CHALLENGE
The Natasha Allergy Research Foundation (NARF) needed a film to pitch their work in competition for a major corporate sponsorship deal - and asked us to come up with the goods on a 6-day turnaround.
CREATIVE
The Foundation is named after Natasha Ednan-Laperouse, who died from an allergic reaction to a sandwich that wasn’t labelled properly. We told her powerful story through the personal testimonies of her parents and friends - then followed it with optimistic coverage of the Foundation’s current work, to emphasise progress and drive action.
PRODUCTION
A compelling 9-minute documentary, shot in our own soundproof studio and complemented by archive footage, and built to be versionable - so that NARF could adapt it to future use cases.
Our deep research helped us clarify the crucial detail that hadn’t come through in contemporary coverage: that Natasha died because of a loophole in the law at the time, not her own mistake.

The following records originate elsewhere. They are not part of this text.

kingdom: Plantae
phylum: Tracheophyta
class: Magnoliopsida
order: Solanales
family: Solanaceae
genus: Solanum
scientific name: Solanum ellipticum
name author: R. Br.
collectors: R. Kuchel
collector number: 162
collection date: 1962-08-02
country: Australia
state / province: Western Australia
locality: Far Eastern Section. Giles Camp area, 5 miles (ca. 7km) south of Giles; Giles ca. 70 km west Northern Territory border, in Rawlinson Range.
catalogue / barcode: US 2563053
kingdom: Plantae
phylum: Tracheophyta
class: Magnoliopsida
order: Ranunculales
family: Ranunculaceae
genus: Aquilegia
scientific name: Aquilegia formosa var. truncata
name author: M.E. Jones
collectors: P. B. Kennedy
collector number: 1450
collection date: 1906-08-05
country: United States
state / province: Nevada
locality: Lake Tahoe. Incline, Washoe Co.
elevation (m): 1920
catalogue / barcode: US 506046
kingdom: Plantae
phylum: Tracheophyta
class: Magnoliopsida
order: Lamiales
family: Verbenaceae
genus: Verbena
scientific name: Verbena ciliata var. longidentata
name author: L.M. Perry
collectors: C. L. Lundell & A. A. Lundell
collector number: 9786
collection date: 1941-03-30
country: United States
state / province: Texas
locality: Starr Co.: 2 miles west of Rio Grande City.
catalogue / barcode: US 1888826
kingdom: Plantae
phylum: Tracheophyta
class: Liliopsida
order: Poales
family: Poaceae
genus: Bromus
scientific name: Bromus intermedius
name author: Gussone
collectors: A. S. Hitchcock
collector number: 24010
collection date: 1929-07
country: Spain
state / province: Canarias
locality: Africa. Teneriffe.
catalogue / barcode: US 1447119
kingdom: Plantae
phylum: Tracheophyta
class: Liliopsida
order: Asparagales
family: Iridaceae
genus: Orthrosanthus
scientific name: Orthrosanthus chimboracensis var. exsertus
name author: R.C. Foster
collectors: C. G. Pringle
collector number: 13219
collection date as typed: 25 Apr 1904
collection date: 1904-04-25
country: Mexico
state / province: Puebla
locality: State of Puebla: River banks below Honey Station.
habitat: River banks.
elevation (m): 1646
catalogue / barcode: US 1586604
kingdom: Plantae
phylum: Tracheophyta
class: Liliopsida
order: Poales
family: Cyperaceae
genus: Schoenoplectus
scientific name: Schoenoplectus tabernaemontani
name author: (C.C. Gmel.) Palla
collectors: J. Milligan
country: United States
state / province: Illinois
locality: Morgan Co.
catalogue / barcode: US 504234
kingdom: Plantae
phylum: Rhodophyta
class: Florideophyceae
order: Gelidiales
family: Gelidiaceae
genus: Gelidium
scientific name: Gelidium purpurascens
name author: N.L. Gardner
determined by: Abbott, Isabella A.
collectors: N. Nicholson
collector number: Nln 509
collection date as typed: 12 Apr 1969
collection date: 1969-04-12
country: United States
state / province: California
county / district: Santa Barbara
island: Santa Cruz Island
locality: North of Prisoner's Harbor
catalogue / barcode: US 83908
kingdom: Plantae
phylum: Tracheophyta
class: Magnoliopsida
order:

And working in our own production facility brought serious efficiencies. We used our Book The Look service to pre-approve interview set-ups and tones with NARF, and pass straight from shoot to post-production from one day to the next, saving huge amounts of time and money.
RESULTS
NARF won the vote and multiple years worth of funding. They said:
“CASA made us feel truly understood through their creative process. They were sensitive in their approach and accommodated to the intimacy of our dialogue… we’ve established not just a transactional relationship with them, but a valued partnership.”